ENTRIES SHOWN:
◆ ◆ ◆

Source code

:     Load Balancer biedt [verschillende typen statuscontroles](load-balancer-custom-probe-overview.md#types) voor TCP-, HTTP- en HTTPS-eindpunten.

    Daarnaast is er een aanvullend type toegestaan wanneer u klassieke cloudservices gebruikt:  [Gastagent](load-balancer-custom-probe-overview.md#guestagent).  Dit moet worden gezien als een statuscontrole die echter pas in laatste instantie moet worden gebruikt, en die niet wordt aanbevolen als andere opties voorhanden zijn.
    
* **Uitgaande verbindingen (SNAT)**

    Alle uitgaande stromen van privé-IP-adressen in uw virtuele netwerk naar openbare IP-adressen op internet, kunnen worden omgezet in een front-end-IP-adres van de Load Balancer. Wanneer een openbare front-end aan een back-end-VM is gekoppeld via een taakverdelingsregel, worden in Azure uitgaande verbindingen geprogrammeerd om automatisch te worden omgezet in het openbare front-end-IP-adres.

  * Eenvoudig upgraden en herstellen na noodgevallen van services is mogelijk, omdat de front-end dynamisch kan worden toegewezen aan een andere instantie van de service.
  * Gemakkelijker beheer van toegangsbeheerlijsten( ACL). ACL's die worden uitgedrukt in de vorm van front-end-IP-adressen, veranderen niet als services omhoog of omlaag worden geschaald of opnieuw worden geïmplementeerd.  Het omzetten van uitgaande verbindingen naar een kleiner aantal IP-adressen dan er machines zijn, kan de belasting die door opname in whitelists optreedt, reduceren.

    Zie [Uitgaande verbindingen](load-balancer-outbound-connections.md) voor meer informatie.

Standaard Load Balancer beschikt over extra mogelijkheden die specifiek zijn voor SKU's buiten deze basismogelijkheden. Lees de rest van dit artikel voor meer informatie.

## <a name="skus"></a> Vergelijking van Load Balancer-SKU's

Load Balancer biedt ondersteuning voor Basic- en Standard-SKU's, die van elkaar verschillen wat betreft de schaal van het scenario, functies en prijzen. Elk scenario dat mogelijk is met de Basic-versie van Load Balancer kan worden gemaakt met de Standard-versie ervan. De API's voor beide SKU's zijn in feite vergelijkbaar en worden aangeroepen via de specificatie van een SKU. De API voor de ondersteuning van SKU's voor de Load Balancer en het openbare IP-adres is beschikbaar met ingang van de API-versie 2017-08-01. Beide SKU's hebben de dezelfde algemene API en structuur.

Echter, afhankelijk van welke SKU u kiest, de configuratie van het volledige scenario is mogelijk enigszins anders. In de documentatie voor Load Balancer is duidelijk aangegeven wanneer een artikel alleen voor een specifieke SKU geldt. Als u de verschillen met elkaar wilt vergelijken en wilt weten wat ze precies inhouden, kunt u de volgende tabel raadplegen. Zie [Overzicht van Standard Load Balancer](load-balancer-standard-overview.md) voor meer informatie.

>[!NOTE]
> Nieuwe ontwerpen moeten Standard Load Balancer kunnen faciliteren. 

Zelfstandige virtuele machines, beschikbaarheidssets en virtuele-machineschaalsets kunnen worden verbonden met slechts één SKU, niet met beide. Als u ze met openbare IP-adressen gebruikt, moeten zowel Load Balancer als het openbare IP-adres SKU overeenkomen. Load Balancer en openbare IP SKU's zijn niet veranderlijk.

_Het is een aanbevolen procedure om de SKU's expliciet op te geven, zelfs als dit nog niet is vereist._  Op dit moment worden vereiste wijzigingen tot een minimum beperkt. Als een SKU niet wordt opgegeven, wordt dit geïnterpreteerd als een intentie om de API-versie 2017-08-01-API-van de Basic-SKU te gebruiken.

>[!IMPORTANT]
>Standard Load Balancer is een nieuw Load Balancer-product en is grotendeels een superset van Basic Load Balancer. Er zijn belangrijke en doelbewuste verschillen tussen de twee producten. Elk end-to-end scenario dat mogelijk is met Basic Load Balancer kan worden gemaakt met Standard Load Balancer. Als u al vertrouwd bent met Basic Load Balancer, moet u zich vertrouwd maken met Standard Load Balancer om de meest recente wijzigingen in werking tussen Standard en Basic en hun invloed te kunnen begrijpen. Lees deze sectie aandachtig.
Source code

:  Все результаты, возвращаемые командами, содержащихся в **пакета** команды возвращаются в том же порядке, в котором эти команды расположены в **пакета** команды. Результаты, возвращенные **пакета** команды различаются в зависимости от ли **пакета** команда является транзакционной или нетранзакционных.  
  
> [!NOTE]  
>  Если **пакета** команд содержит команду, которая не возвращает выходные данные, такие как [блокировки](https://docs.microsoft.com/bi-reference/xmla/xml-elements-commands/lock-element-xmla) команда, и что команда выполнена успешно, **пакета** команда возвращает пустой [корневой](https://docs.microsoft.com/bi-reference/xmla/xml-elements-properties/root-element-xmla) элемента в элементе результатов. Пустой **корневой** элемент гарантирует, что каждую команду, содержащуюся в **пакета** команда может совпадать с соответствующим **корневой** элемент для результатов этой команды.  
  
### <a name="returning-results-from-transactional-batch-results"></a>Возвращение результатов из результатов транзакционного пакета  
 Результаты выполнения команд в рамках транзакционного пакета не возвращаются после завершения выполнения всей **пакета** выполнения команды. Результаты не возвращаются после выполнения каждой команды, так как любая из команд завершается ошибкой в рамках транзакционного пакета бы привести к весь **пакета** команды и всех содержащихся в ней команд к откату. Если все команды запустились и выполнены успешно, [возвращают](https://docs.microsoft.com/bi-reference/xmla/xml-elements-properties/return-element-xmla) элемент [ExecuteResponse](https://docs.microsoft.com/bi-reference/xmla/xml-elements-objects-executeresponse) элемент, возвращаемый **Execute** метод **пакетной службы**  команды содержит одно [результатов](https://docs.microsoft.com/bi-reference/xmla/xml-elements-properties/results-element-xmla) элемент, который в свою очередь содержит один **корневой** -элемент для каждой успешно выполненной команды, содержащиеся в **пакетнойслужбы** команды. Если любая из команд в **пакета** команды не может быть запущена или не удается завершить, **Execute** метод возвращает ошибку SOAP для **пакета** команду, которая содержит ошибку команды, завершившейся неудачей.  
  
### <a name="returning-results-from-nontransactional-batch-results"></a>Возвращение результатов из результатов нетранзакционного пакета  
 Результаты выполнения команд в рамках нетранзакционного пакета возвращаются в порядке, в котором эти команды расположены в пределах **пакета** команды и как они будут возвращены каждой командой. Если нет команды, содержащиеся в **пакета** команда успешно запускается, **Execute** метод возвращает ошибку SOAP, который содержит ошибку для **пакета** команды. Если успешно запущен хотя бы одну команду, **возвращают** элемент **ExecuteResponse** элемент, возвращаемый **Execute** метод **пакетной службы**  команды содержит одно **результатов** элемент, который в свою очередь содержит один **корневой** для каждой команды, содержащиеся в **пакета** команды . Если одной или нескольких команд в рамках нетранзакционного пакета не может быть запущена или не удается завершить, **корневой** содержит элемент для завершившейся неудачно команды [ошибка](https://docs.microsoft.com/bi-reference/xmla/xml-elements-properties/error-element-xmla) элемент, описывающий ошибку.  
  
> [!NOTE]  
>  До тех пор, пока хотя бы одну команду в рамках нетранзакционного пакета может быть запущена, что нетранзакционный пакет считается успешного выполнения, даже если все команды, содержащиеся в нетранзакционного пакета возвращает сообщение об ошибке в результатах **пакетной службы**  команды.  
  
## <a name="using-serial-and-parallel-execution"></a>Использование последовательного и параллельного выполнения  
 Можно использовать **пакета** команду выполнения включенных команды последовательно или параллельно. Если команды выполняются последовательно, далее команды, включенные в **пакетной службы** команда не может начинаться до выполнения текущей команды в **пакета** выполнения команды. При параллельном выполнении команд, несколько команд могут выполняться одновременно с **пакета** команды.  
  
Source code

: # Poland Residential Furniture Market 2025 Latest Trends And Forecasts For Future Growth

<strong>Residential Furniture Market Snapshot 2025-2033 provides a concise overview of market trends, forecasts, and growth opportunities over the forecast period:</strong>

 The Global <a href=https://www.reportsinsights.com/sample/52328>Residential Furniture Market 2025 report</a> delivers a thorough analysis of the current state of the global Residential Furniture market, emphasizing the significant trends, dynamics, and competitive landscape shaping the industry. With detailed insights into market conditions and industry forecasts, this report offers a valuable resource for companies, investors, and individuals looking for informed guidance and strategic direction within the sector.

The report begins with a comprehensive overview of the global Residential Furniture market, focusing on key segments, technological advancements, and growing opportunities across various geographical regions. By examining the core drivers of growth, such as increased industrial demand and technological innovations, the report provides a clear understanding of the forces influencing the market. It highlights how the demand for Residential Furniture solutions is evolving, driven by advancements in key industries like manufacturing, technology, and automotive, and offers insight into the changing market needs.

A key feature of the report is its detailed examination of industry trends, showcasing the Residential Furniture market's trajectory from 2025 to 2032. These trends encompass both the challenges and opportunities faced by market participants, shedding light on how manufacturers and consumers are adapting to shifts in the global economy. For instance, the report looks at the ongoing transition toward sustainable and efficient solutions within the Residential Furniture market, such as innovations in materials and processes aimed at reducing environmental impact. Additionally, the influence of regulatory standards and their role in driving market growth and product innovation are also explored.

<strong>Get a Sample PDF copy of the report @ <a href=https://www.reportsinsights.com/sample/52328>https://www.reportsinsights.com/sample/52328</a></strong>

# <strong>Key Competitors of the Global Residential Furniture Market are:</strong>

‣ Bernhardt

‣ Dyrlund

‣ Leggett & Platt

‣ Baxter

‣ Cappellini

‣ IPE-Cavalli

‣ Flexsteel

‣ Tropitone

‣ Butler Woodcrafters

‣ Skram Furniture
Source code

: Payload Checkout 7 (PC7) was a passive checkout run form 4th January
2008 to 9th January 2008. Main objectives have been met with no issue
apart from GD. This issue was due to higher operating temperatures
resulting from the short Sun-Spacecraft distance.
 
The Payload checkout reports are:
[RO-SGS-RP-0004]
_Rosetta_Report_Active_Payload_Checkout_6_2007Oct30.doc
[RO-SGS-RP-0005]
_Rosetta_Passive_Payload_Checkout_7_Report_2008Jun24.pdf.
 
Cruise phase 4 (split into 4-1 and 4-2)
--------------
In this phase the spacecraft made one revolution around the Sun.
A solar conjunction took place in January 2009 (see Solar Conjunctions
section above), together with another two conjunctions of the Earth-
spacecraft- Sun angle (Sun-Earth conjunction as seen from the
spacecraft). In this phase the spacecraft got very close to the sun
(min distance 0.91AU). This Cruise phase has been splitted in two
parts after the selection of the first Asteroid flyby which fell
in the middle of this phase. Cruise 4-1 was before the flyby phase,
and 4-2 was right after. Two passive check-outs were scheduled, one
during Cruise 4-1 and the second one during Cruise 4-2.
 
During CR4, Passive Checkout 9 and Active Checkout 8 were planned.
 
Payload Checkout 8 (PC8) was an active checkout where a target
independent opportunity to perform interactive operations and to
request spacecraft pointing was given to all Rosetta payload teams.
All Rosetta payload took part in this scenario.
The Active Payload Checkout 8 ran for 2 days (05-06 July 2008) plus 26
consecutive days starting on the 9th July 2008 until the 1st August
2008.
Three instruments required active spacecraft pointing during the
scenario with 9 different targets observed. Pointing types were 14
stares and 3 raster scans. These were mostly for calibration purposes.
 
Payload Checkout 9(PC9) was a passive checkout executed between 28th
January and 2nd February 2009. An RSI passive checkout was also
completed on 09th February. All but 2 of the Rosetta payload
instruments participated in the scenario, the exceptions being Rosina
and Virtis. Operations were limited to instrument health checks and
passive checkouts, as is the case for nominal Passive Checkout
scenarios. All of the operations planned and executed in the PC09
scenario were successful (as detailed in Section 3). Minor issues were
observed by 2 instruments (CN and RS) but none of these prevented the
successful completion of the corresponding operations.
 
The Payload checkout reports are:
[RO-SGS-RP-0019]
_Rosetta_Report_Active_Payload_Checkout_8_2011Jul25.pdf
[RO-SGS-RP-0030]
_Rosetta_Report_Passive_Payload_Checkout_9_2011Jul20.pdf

◆ ◆ ◆

Reproduce the records from the line with "Payload Checkout 8 (PC8)" to the line with "stares and 3", replacing "scenario" with "exercise" and leaving everything else unchanged.

SOLUTION:
Payload Checkout 8 (PC8) was an active checkout where a target
independent opportunity to perform interactive operations and to
request spacecraft pointing was given to all Rosetta payload teams.
All Rosetta payload took part in this exercise.
The Active Payload Checkout 8 ran for 2 days (05-06 July 2008) plus 26
consecutive days starting on the 9th July 2008 until the 1st August
2008.
Three instruments required active spacecraft pointing during the
exercise with 9 different targets observed. Pointing types were 14
stares and 3 raster scans. These were mostly for calibration purposes.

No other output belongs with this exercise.